Extract to read start

Save location
Recall location
Clear location
<— Prev Next —>

MyCHIPs Digital Money

A Brief Introduction

Human life is the ultimate measure of value. Things are considered valuable by how we think they will preserve, extend, or improve our lives.

We trade little bits of our lives—our time—by working for the things we need to keep life going, hopefully in a more satisfying way.

It is much more efficient to produce more of one thing many people need than to separately make just enough of all the little things we each need. That means we must cooperate with other people to exchange our own surplus for a little of what they have created.

This kind of trading can be a challenge because it is hard to find two things in any one trade that match up exactly in value. If you sell cars and I sell shoes, I would have to trade a lot of shoes for just one car. And you probably don’t need that many shoes.

So we need a temporary placeholder to store the value from the car so you can take some time to trade for the other things you do need like shoes, food and clothing. We call this placeholder money.

Money has been implemented in many different ways. Sometimes it has been a food stock like wheat or salt that is easy to measure out in different amounts, and most everyone wants and needs it. Other times, money has been a precious metal that lasts a long time and can be used to make things that are useful or pleasant. These are all examples of commodity money.

There is a lot to like about commodity money but it does have some potential problems:

  • It can be bulky and difficult to carry around.
  • It can’t be transmitted electronically or easily moved over long distances.
  • It can be lost, corrupted or stolen.
  • It requires civil society (private property laws) in order to maintain its value.
  • There is never enough of any one commodity to act as placeholder for all the trades in any given economy.
  • If someone corners the market on the chosen commodity, they can take unfair advantage by manipulating everyone’s access to money.

There is another kind of money, sometimes termed a money substitute. This money is simply based on a promise or, in other words, credit. For example, you trade me the car, and I promise to help you get your shoes, food and clothing later.

Not surprisingly, this is called credit money.

Credit money is so much more efficient because it can be represented on paper or even in an electronic document. But it is not without its own set of issues:

  • It also requires some form of civil society (contract enforcement) to maintain its value.
  • If you can’t rely on a promise, how do you know who you can trust?
  • You may have my promise, but I might not have the shoes or clothing you want or need.
  • How can you transfer my promise over to the place that has what you really want?
  • This is called the fungibility problem.

Today nearly all our money is credit money. This is because commodity money is just too inefficient to keep up with the speed of our modern economy.

We have addressed the fungibility problem by consolidating all credit into a single, public monopoly: the central bank. We will call this Public Credit Money.

Everyone’s promises flow through this central banking system and are enforceable by law. This creates enough trust so people can more safely transfer credits along from one person to another.

But Public Credit Money also has some serious problems:

  • In its cash-form, it becomes much like a commodity again: it can easily be lost or stolen
  • Such a powerful, centralized monopoly is prone to corruption and abuse.

Extract to read end
Information supplied start

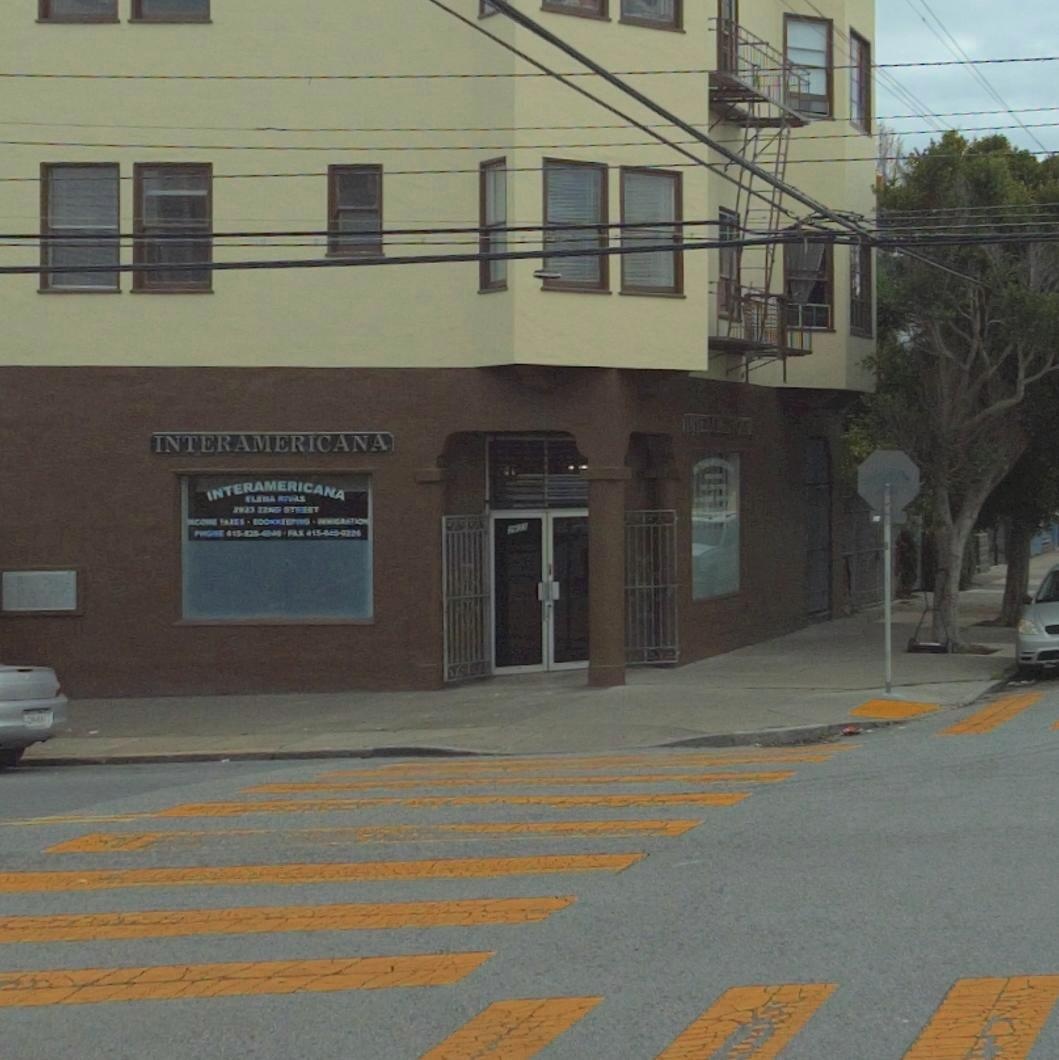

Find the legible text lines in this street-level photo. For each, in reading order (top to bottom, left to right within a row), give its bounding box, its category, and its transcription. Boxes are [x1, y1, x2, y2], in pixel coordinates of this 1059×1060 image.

Information supplied end

Task brief - List every potential problem of commodity money that the introduction to MyCHIPs Digital Money gives.

Full solution -
- It can be bulky and difficult to carry around.
- It can't be transmitted electronically or easily moved over long distances.
- It can be lost, corrupted or stolen.
- It requires civil society (private property laws) in order to maintain its value.
- There is never enough of any one commodity to act as placeholder for all the trades in any given economy.
- If someone corners the market on the chosen commodity, they can take unfair advantage by manipulating everyone's access to money.